* _Work task_: Which lines run from the start of the material below through the line containing "Безналичный расчёт для юр. лиц"? Retype them exactly, pictures excluded.

◇ ◇ ◇ ◇

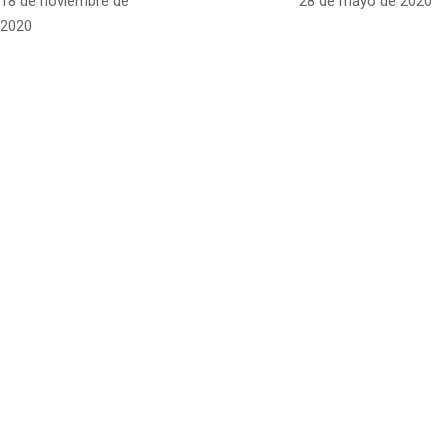
18 de noviembre de
28 de mayo de 2020
2020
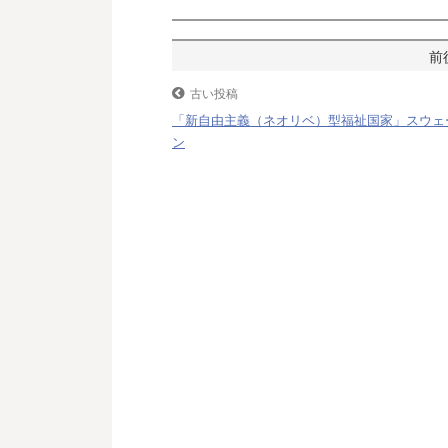
b
t
n
o
e
a
投
o
r
稿
古い投稿
k
「新自由主義（ネオリベ）型福祉国家」スウェ
ナ
ン
ビ
ゲ
ー
シ
ョ
ン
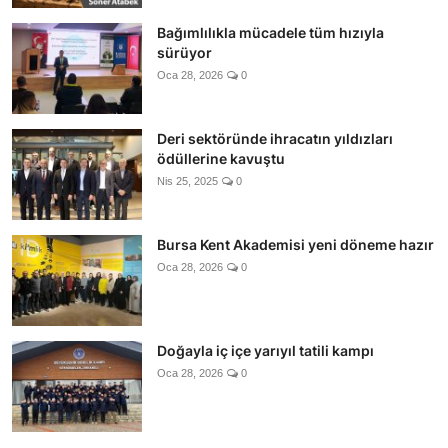
Bağımlılıkla mücadele tüm hızıyla
sürüyor
Oca 28, 2026
0
Deri sektöründe ihracatın yıldızları
ödüllerine kavuştu
Nis 25, 2025
0
Bursa Kent Akademisi yeni döneme hazır
Oca 28, 2026
0
Doğayla iç içe yarıyıl tatili kampı
Oca 28, 2026
0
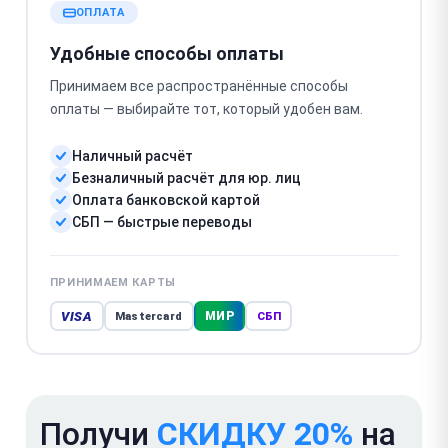
ОПЛАТА
Удобные способы оплаты
Принимаем все распространённые способы
оплаты — выбирайте тот, который удобен вам.
Наличный расчёт
Безналичный расчёт для юр. лиц
Оплата банковской картой
СБП — быстрые переводы
ПРИНИМАЕМ КАРТЫ
VISA
МИР
Mastercard
СБП
Получи
СКИДКУ 20%
на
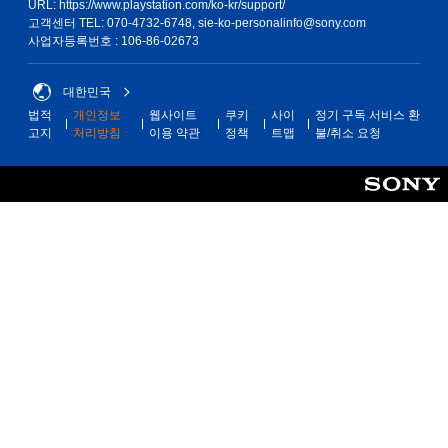
URL: https://www.playstation.com/ko-kr/support/
고객센터 TEL: 070-4732-6748, sie-ko-personalinfo@sony.com
사업자등록번호 : 106-86-02673
대한민국
법적
개인정보
웹사이트
쿠키
사이
정기 구독 서비스 환
고지
처리방침
이용 약관
정책
트맵
불/취소 요청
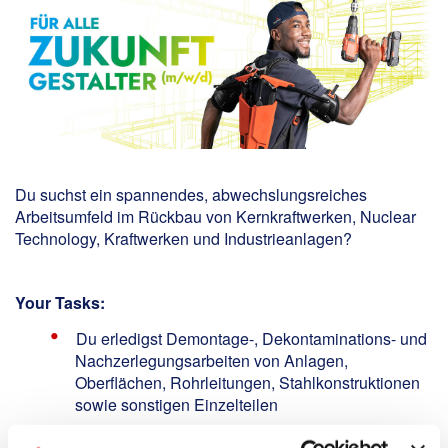
Du suchst ein spannendes, abwechslungsreiches
Arbeitsumfeld im Rückbau von Kernkraftwerken, Nuclear
Technology, Kraftwerken und Industrieanlagen?
Your Tasks:
Du erledigst Demontage-, Dekontaminations- und
Nachzerlegungsarbeiten von Anlagen,
Oberflächen, Rohrleitungen, Stahlkonstruktionen
sowie sonstigen Einzelteilen
Du führst Schweißarbeiten sowie Abfräsarbeiten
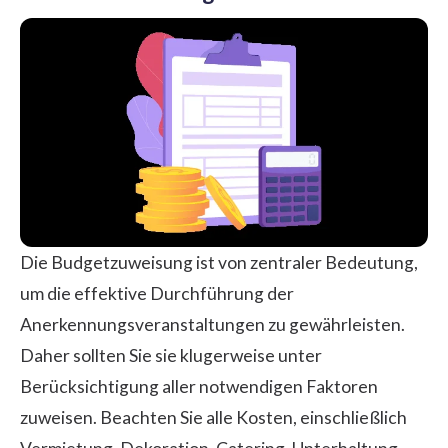
Die Budgetzuweisung ist von zentraler Bedeutung,
um die effektive Durchführung der
Anerkennungsveranstaltungen zu gewährleisten.
Daher sollten Sie sie klugerweise unter
Berücksichtigung aller notwendigen Faktoren
zuweisen. Beachten Sie alle Kosten, einschließlich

◇ ◇ ◇ ◇

* _Result of the task_:
18 de noviembre de
28 de mayo de 2020
2020
b
t
n
o
e
a
投
o
r
稿
古い投稿
k
「新自由主義（ネオリベ）型福祉国家」スウェ
ナ
ン
ビ
ゲ
ー
シ
ョ
ン
Bağımlılıkla mücadele tüm hızıyla
sürüyor
Oca 28, 2026
0
Deri sektöründe ihracatın yıldızları
ödüllerine kavuştu
Nis 25, 2025
0
Bursa Kent Akademisi yeni döneme hazır
Oca 28, 2026
0
Doğayla iç içe yarıyıl tatili kampı
Oca 28, 2026
0
ОПЛАТА
Удобные способы оплаты
Принимаем все распространённые способы
оплаты — выбирайте тот, который удобен вам.
Наличный расчёт
Безналичный расчёт для юр. лиц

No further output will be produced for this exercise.